Directive
Format every line of the material below as a JSON list of strings, with one string per line and blank lines skipped. Leave the pictures out of the answer.

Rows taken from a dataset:
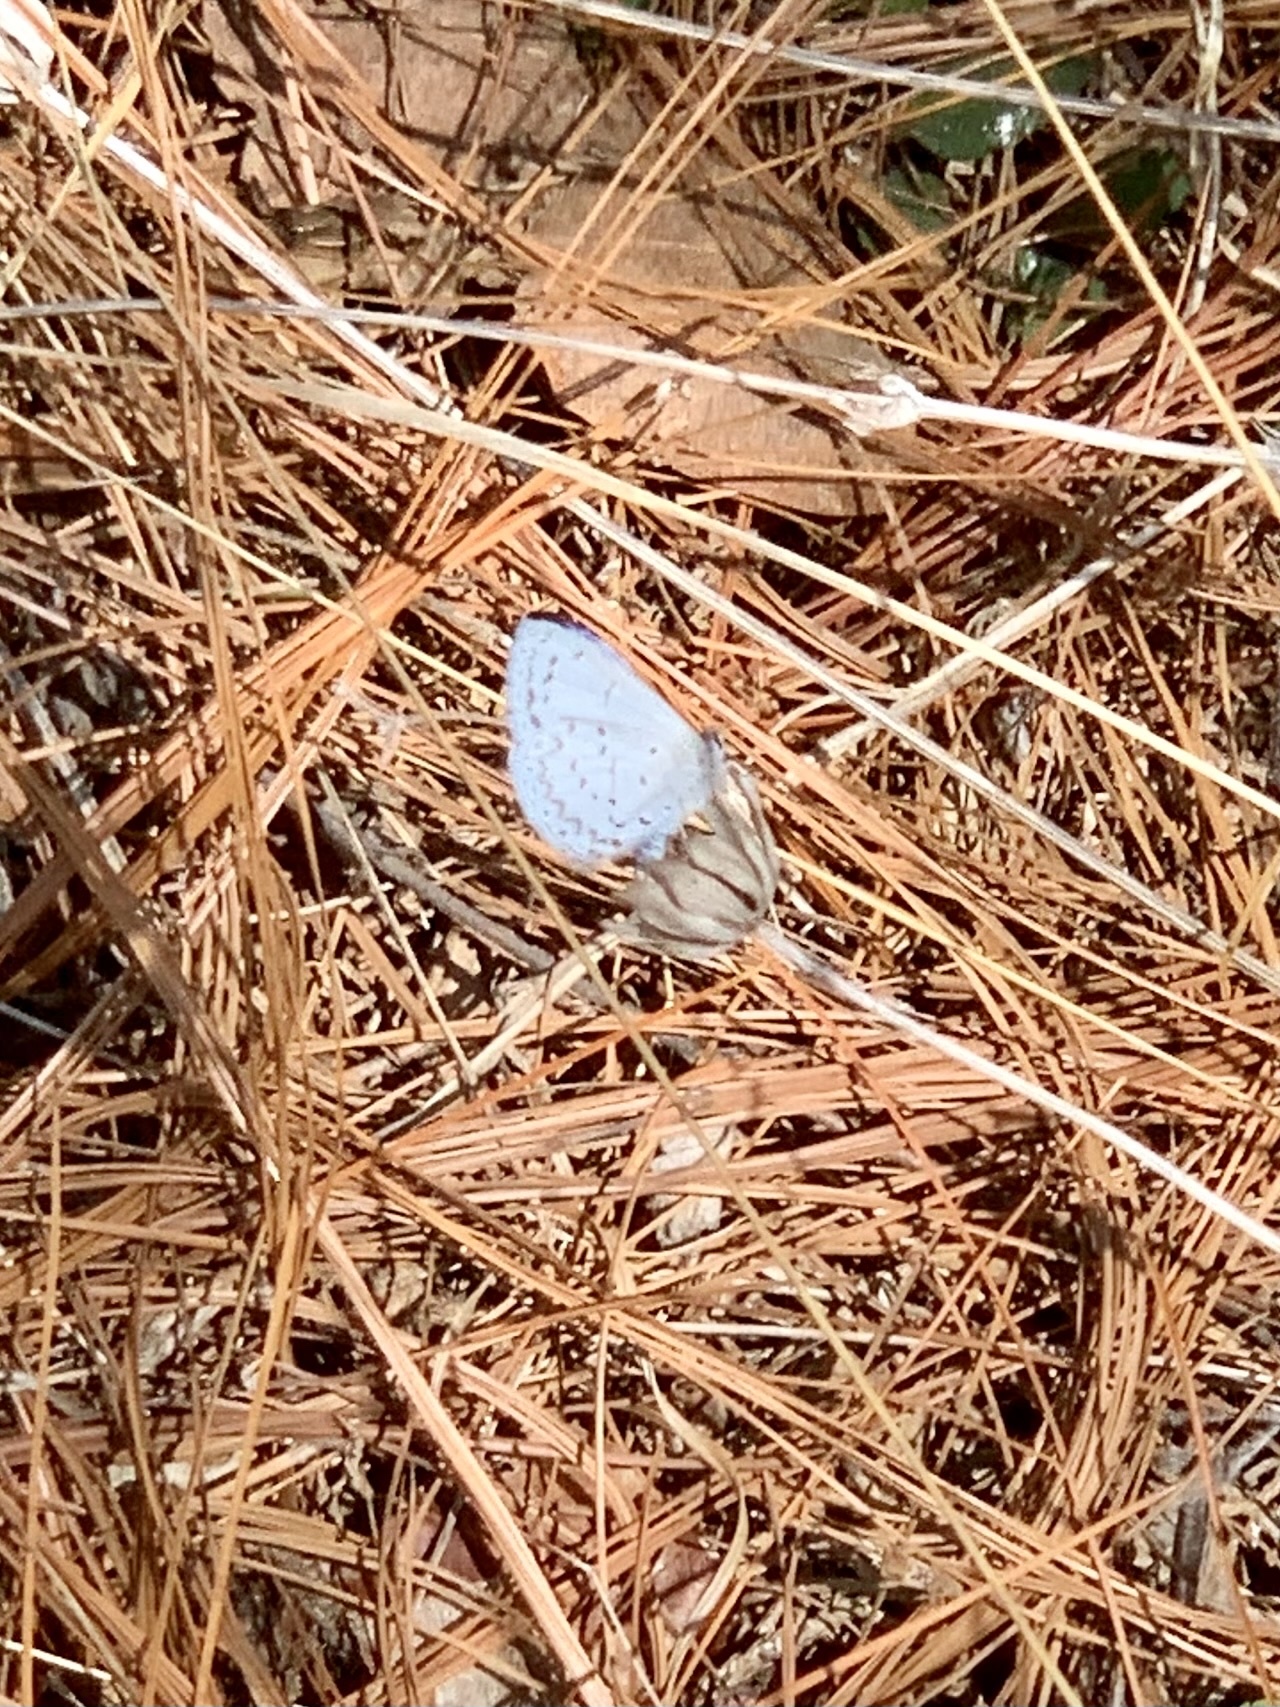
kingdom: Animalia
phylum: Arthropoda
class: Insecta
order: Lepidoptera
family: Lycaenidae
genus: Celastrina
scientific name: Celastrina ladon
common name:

The completed task
[
  "kingdom: Animalia",
  "phylum: Arthropoda",
  "class: Insecta",
  "order: Lepidoptera",
  "family: Lycaenidae",
  "genus: Celastrina",
  "scientific name: Celastrina ladon",
  "common name:"
]